=== Task statement ===
When you repeat the listing below, keep every word exactly and leave out each picture.

=== Exercise data ===

---

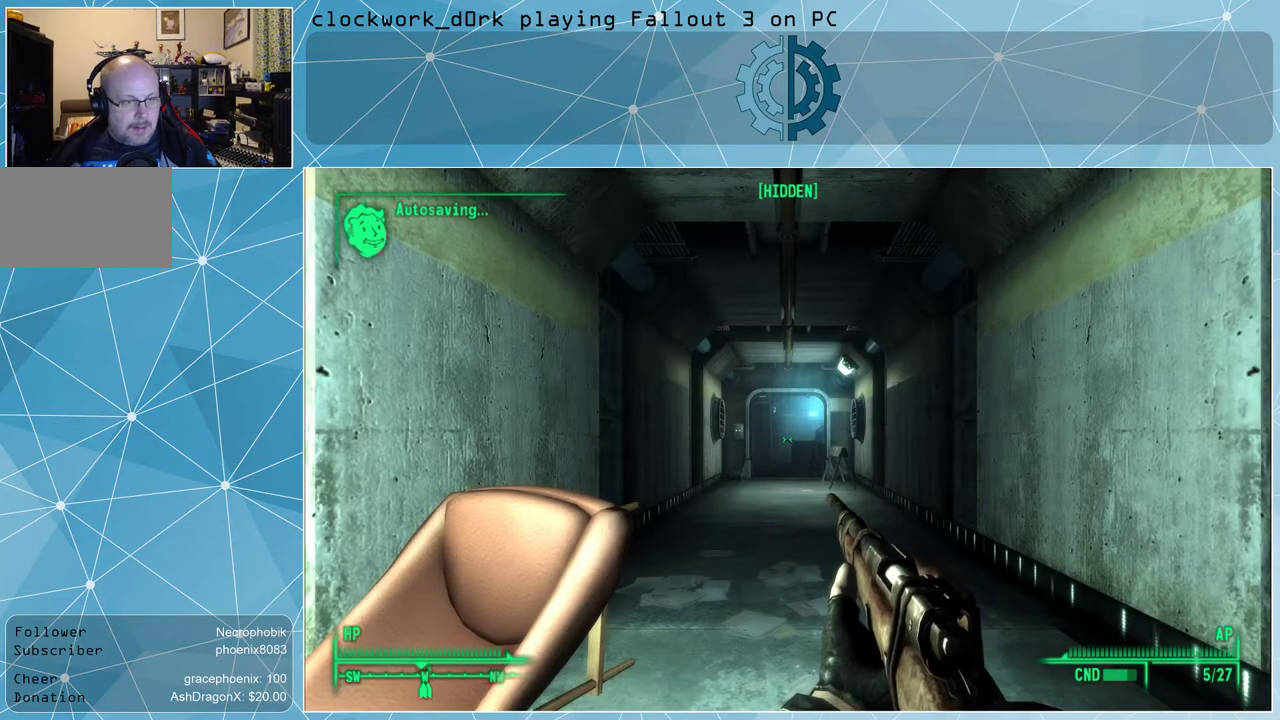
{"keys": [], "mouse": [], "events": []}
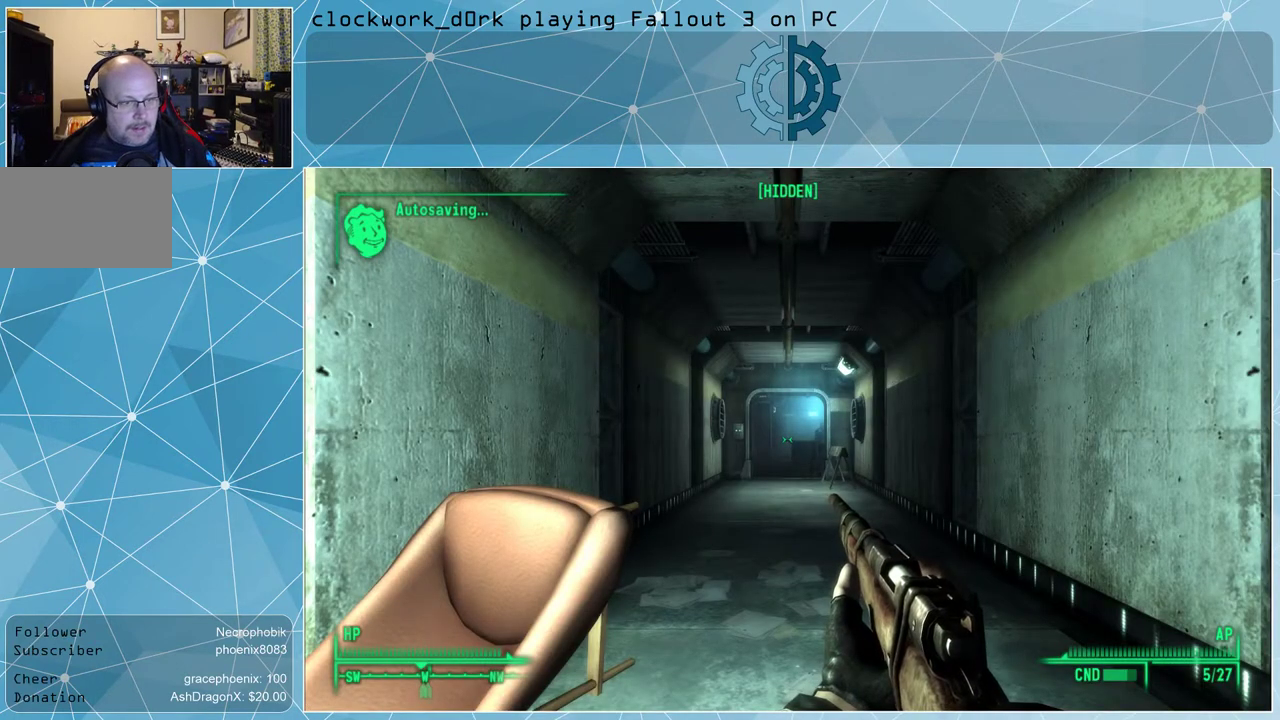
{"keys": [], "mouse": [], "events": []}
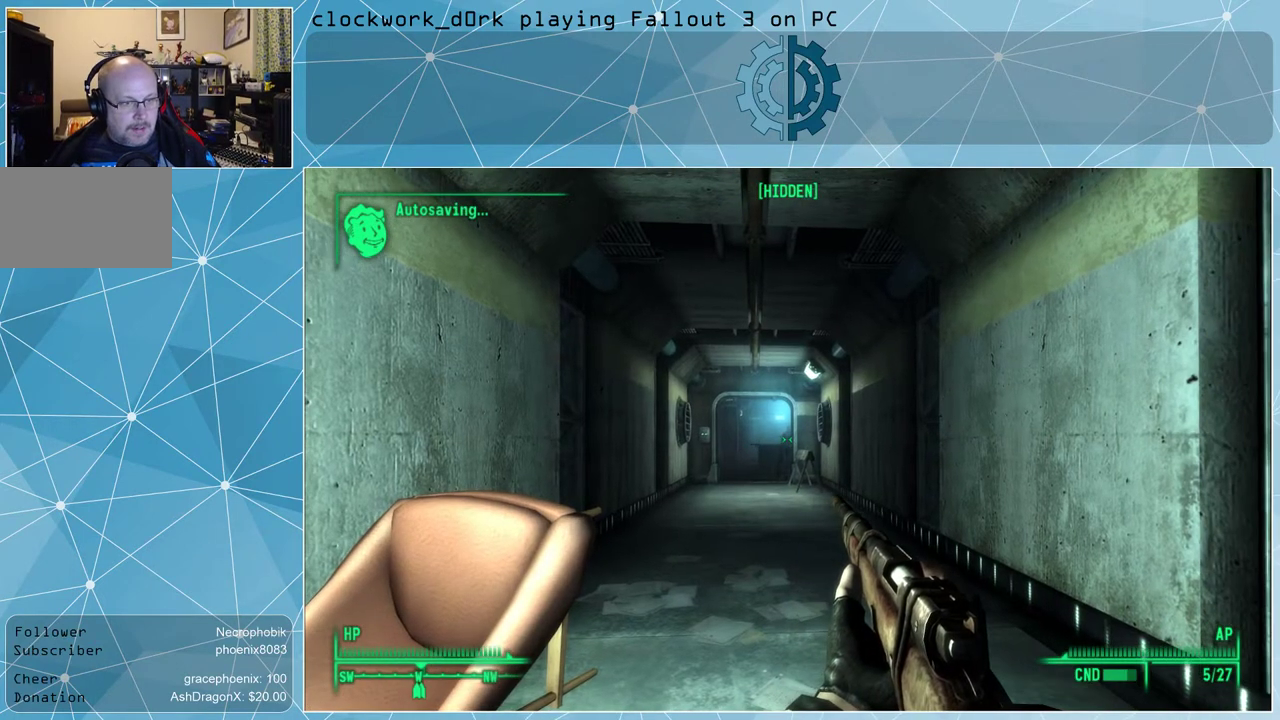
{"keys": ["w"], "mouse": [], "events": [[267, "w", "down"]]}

---

=== Response box ===
{"keys": [], "mouse": [], "events": []}
{"keys": [], "mouse": [], "events": []}
{"keys": ["w"], "mouse": [], "events": [[267, "w", "down"]]}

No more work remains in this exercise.